- TEXTE À ÉTUDIER
▼▼▼
Une équipe de recherche chinoise, dirigée par Xia Ningshao, professeur à l’Institut du développement des diagnostics et des vaccins contre les maladies infectieuses de l’Université de Xiamen, a mené les différentes phases de tests cliniques d’un vaccin développé par Xiamen Innovax Biotech. Le vaccin en question, HEV 239 est un vaccin recombinant, c’est-à-dire que sa formule comprend la protéine virale qui est censée stimuler les défenses immunitaires du corps. Les résultats des tests cliniques de la phase finale (phase 3) portent à penser que ce vaccin pourrait être le tout premier vaccin contre l’infection à l’hépatite E mis sur le marché.

100.000 adultes en bonne santé de 16 à 65 ans de la province côtière du Jiangsu ont participé aux tests cliniques de la phase 3, réalisés en essais contrôlés randomisés en double aveugle. Une première moitié des participants, choisie de manière aléatoire, a reçu le vaccin, composé de trois doses différentes, la seconde et la troisième dose étant attribuées respectivement un mois et six mois après la première dose. L’autre moitié des participants a reçu trois doses d’un placebo. Aucun des participants n’a pu savoir s’il recevait le vaccin ou le placebo.

L’ensemble des participants a été suivi 19 mois durant. Un an après la dernière injection, 15 des participants ayant reçu le placebo ont contracté la maladie. Aucun des participants ayant reçu le vaccin n’a été infecté, soit un taux d’efficacité de 100%. De plus, aucun effet secondaire grave n’a été observé comme étant lié au vaccin. Une protection significative peut être obtenue en un mois après l’injection de seulement deux doses, un tel traitement pouvant s’avérer utile en cas d’endémie ou de voyage dans une zone endémique.
▲▲▲
- AVEC CES INFORMATIONS
1. Traduisez en anglais cette phrase du texte sur le vaccin contre l’hépatite E : « Aucun des participants n’a pu savoir s’il recevait le vaccin ou le placebo. »
2. Dans le texte sur le vaccin contre l’hépatite E, reprenez sous forme de liste courte le paragraphe qui commence par « L’ensemble des participants a été suivi », en gardant ses faits principaux.

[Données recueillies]
▼▼▼
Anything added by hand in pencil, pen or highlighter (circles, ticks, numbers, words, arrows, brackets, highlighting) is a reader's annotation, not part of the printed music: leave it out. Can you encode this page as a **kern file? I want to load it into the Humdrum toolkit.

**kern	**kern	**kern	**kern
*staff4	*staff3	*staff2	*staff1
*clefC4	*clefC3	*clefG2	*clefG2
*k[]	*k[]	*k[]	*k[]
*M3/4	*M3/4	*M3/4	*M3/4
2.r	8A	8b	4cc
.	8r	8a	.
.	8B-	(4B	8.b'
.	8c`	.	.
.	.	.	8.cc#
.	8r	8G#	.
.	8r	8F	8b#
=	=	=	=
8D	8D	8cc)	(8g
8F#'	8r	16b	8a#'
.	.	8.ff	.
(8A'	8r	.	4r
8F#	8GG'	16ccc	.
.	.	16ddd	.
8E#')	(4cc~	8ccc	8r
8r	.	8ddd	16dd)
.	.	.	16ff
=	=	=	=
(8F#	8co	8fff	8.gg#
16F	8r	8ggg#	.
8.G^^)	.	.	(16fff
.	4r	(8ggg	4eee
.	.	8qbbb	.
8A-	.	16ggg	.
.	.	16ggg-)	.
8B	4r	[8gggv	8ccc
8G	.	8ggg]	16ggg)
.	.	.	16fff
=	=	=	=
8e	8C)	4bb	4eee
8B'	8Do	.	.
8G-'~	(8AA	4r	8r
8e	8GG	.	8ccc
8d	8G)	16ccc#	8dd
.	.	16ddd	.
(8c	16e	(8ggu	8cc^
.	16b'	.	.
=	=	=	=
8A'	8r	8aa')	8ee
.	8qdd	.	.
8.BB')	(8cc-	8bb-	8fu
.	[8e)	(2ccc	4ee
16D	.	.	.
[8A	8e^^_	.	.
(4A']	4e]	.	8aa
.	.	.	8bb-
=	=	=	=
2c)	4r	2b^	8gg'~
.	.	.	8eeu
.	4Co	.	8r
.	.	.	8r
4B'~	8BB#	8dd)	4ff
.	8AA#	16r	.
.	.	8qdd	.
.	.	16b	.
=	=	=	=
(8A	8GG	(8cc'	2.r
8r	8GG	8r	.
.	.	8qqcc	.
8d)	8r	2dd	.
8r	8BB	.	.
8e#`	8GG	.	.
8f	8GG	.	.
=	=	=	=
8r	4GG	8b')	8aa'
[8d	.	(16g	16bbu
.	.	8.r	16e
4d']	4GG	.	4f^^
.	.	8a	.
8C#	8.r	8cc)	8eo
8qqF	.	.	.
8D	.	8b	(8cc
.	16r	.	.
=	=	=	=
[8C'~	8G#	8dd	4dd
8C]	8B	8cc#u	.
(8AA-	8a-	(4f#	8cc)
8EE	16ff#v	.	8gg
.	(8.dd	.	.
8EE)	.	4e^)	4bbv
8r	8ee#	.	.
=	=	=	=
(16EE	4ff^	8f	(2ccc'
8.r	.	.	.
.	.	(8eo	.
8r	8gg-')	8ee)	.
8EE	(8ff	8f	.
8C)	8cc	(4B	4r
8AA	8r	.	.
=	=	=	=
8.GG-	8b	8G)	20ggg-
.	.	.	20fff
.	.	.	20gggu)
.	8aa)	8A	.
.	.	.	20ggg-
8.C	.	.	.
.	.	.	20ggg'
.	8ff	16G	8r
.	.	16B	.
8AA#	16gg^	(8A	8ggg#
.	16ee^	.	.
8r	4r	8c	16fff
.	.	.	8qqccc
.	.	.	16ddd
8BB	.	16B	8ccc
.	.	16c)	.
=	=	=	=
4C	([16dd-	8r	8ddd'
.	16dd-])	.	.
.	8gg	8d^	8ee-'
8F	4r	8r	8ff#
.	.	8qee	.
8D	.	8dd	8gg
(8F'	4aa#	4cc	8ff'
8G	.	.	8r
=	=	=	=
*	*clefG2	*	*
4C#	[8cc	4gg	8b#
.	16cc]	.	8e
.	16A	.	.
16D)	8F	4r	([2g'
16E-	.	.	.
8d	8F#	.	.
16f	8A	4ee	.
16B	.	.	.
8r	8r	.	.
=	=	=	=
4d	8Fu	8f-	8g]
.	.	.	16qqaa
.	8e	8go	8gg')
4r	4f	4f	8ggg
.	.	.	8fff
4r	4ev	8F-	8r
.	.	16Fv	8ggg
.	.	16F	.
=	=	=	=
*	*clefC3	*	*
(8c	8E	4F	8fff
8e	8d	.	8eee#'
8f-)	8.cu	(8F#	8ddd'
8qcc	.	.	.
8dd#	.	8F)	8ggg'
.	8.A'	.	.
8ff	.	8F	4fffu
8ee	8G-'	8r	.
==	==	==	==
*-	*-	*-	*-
▲▲▲
- RÉPONSES SUCCESSIVES
1. None of the participants could know whether they were receiving the vaccine or the placebo.

2.
- Tous les participants ont été suivis pendant 19 mois.
- Un an après la dernière injection, 15 participants du groupe placebo ont contracté la maladie.
- Aucun participant vacciné n’a été infecté, soit une efficacité de 100 %.
- Aucun effet secondaire grave lié au vaccin n’a été observé.
- Deux doses suffisent pour obtenir une protection significative en un mois, ce qui peut servir en cas d’endémie ou de voyage dans une zone endémique.